Zionists who reject this genuinely bi-national Israel do so mainly for two related reasons. Either they fail to see that it is compatible with a two-state solution, or they fail to distinguish between the recognition of a nation by a state and the question of who forms the majority in a democracy. The question of majorities and minorities, however, is a matter of counting individuals, not of recognizing communities. With recognition, the point is not the number of a community's members but taking into account its specific needs. That is why I would suggest that there is nothing contradictory about combining the recognition of Israel's bi-nationality with a constitutional declaration that the state is responsible for maintaining a significant Jewish majority. For, given the Holocaust, as well as the historical mistreatment of Jewish minorities within Arab and Muslim regimes, the need for a constitutional guarantee of this should be clear.

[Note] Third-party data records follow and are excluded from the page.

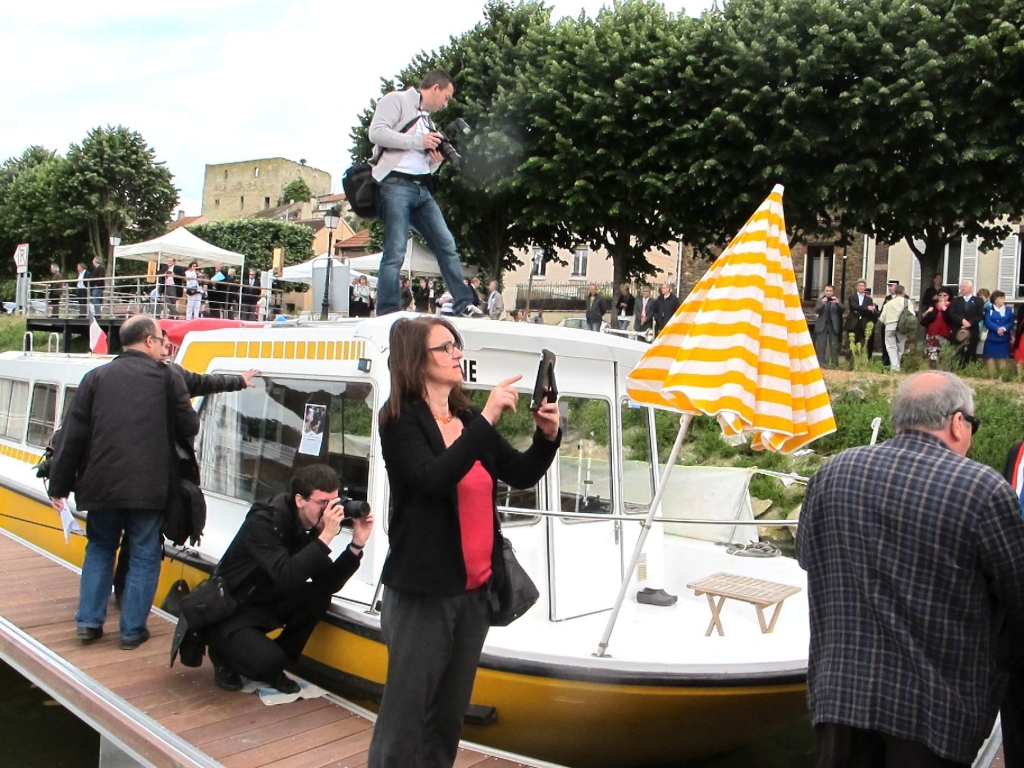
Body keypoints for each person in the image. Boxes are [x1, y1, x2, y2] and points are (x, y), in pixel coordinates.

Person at [796, 371, 1024, 767]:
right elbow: (1018, 593)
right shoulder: (981, 490)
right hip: (934, 712)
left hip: (840, 697)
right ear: (957, 422)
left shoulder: (833, 472)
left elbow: (806, 557)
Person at [367, 317, 560, 768]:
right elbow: (433, 479)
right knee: (405, 718)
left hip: (474, 593)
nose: (457, 353)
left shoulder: (468, 418)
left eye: (457, 345)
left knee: (448, 720)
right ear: (417, 360)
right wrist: (490, 417)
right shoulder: (399, 421)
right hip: (424, 595)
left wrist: (547, 436)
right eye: (445, 347)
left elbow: (521, 473)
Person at [48, 316, 200, 649]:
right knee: (145, 555)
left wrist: (58, 486)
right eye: (161, 340)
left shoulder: (96, 378)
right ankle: (132, 631)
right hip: (149, 487)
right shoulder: (167, 379)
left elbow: (72, 437)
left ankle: (88, 623)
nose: (163, 346)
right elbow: (190, 426)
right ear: (148, 341)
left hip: (100, 485)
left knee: (100, 549)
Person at [204, 464, 373, 694]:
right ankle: (225, 654)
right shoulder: (265, 521)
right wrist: (324, 537)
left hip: (263, 601)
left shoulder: (307, 525)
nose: (330, 510)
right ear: (299, 500)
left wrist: (357, 545)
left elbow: (328, 584)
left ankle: (273, 661)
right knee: (267, 661)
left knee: (318, 597)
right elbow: (287, 576)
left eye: (335, 502)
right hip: (230, 610)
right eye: (323, 503)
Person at [367, 70, 484, 319]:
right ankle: (387, 311)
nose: (446, 103)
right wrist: (418, 142)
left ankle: (463, 304)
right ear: (435, 89)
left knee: (446, 244)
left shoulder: (429, 121)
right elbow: (376, 133)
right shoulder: (396, 100)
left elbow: (425, 163)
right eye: (447, 97)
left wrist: (436, 160)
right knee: (395, 250)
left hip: (422, 188)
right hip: (395, 184)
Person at [946, 279, 985, 368]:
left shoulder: (978, 301)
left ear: (970, 288)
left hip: (972, 330)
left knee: (971, 351)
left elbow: (979, 315)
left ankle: (970, 369)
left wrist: (970, 323)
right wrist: (962, 321)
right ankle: (957, 368)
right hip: (958, 329)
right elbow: (952, 313)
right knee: (958, 351)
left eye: (964, 287)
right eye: (961, 287)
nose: (962, 288)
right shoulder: (956, 301)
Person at [877, 284, 913, 372]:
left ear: (895, 292)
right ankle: (897, 366)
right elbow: (912, 315)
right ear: (903, 292)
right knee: (900, 348)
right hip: (902, 326)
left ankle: (894, 367)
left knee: (890, 347)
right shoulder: (907, 302)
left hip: (889, 326)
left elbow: (882, 318)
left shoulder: (888, 303)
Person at [845, 279, 878, 358]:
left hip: (863, 322)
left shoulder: (869, 299)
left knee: (863, 342)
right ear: (857, 287)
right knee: (852, 342)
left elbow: (870, 311)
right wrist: (866, 308)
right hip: (853, 323)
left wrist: (863, 309)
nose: (861, 287)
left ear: (865, 287)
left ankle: (862, 360)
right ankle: (850, 361)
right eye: (859, 285)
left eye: (862, 286)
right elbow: (853, 307)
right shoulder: (852, 297)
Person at [983, 290, 1014, 374]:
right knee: (990, 357)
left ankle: (1002, 376)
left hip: (1004, 338)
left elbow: (1011, 322)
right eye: (1001, 298)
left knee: (1003, 358)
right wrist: (997, 329)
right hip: (992, 337)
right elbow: (988, 322)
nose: (1003, 300)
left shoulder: (1008, 310)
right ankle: (992, 376)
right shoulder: (988, 309)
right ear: (995, 299)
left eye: (1004, 298)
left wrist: (1004, 328)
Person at [920, 290, 953, 366]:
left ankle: (942, 367)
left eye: (944, 295)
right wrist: (928, 311)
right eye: (940, 295)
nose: (942, 297)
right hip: (933, 332)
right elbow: (923, 317)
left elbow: (952, 317)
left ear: (948, 296)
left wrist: (944, 308)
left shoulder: (951, 306)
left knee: (944, 352)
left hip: (945, 332)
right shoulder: (933, 305)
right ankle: (932, 367)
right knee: (932, 351)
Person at [813, 284, 843, 368]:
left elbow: (843, 309)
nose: (828, 293)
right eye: (827, 291)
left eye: (830, 291)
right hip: (822, 325)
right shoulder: (820, 300)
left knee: (834, 346)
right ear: (824, 291)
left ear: (833, 292)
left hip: (833, 326)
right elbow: (816, 310)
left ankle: (834, 365)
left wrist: (837, 303)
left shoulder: (837, 300)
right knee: (821, 346)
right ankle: (821, 364)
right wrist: (823, 303)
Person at [879, 280, 899, 367]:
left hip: (898, 325)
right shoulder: (887, 298)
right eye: (889, 286)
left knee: (897, 345)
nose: (889, 288)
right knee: (886, 345)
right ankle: (885, 362)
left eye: (891, 286)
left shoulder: (903, 298)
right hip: (887, 324)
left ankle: (896, 364)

Affirming Israel's bi-nationality is not only a matter of domestic justice; it can also help us communicate our two truths to the Arabs and Muslims outside of the country. For example, flying an Israeli flag such as the one I have suggested above Jerusalem would (at least partly) respond to the calls of many Muslims to "liberate" the city; it should thus make their acceptance of Israel's legitimacy that much more likely. Furthermore, in helping to reconcile Arab Israelis to the state, it can only make it easier to enlist their help in reaching out to their brethren outside the country. Finally, a bi-national Israel would lend support to the notion that any Jewish national minority present within a future Palestinian state itself deserves to be recognized by that state. For that, too, is what justice demands.

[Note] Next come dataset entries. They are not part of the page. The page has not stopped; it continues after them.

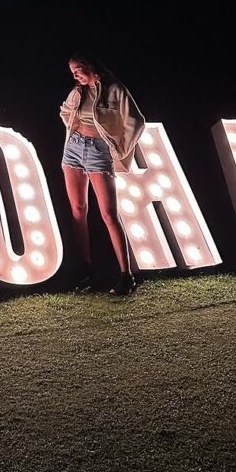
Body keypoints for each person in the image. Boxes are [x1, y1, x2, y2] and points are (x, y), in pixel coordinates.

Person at [59, 53, 145, 295]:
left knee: (108, 213)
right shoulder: (79, 91)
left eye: (78, 69)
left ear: (90, 66)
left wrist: (117, 148)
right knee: (78, 210)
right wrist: (73, 130)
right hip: (74, 148)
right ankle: (85, 271)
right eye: (72, 72)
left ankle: (126, 275)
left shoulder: (115, 89)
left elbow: (136, 121)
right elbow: (65, 112)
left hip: (99, 152)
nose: (75, 75)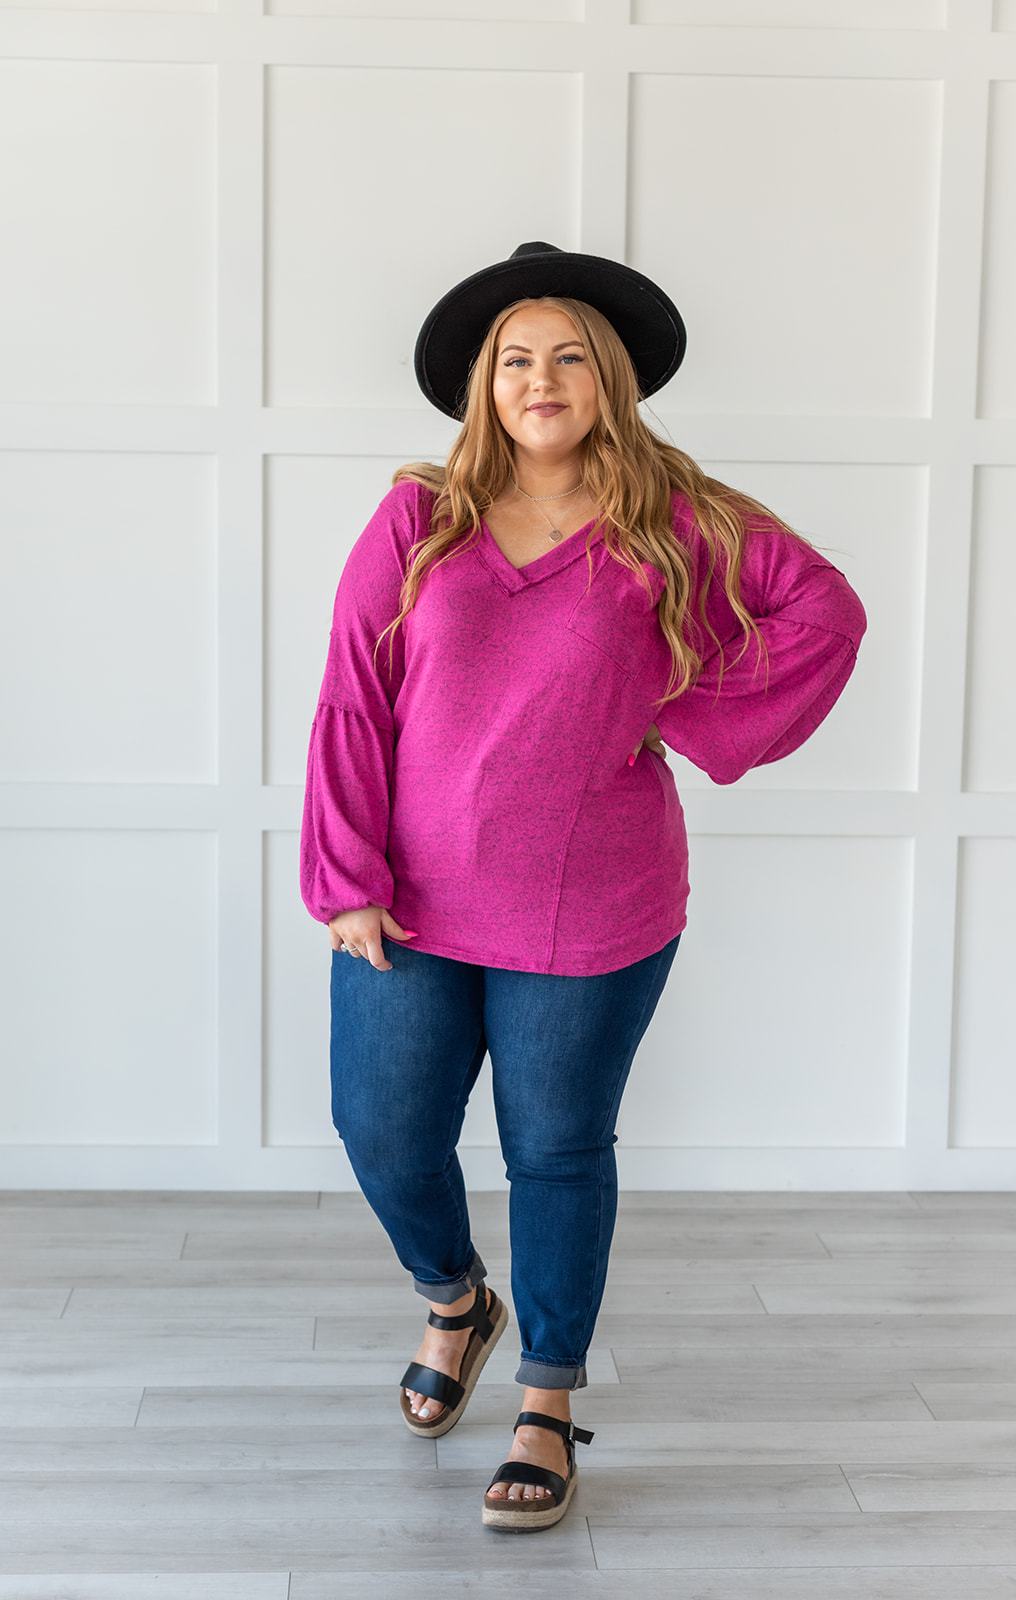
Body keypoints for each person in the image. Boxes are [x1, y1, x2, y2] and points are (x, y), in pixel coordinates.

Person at [299, 241, 868, 1531]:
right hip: (410, 896)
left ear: (609, 378)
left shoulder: (681, 521)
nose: (540, 379)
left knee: (554, 1150)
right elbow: (353, 699)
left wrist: (681, 703)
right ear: (484, 385)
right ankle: (458, 1301)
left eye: (567, 357)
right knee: (382, 1127)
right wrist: (345, 875)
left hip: (592, 899)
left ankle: (547, 1398)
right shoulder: (419, 518)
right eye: (515, 359)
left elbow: (824, 611)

Particularly since the demise of Oslo, the complaint has often been voiced that Yasser Arafat never prepared his people for the concessions essential to peace. My question is: What was the sense in waiting for him, or anyone else, to do so? We Zionists must make a serious effort to convince our opponents of our legitimacy. We have not done so because most of us have arrived at our positions prematurely, and this applies to both the belief that negotiations are already viable and that there is no prospect of ever making them so. For what is required is something that has been overlooked: conversation. Only by convincing, rather than persuading, can we get our opponents truly to accept a Jewish Israel; only by "speaking to the rock" (Numb. 19:1-22), not "striking it" (Exod. 17:5-6), will we ever see that Israel in peace.
Of course, there is no guarantee that this approach will succeed. That said, it has yet to be seriously tried. Even accepting this, many might wish to object that it would take a very long time to carry off. To that I can but respond with a question: How long do you wish Israel to remain in the Middle East?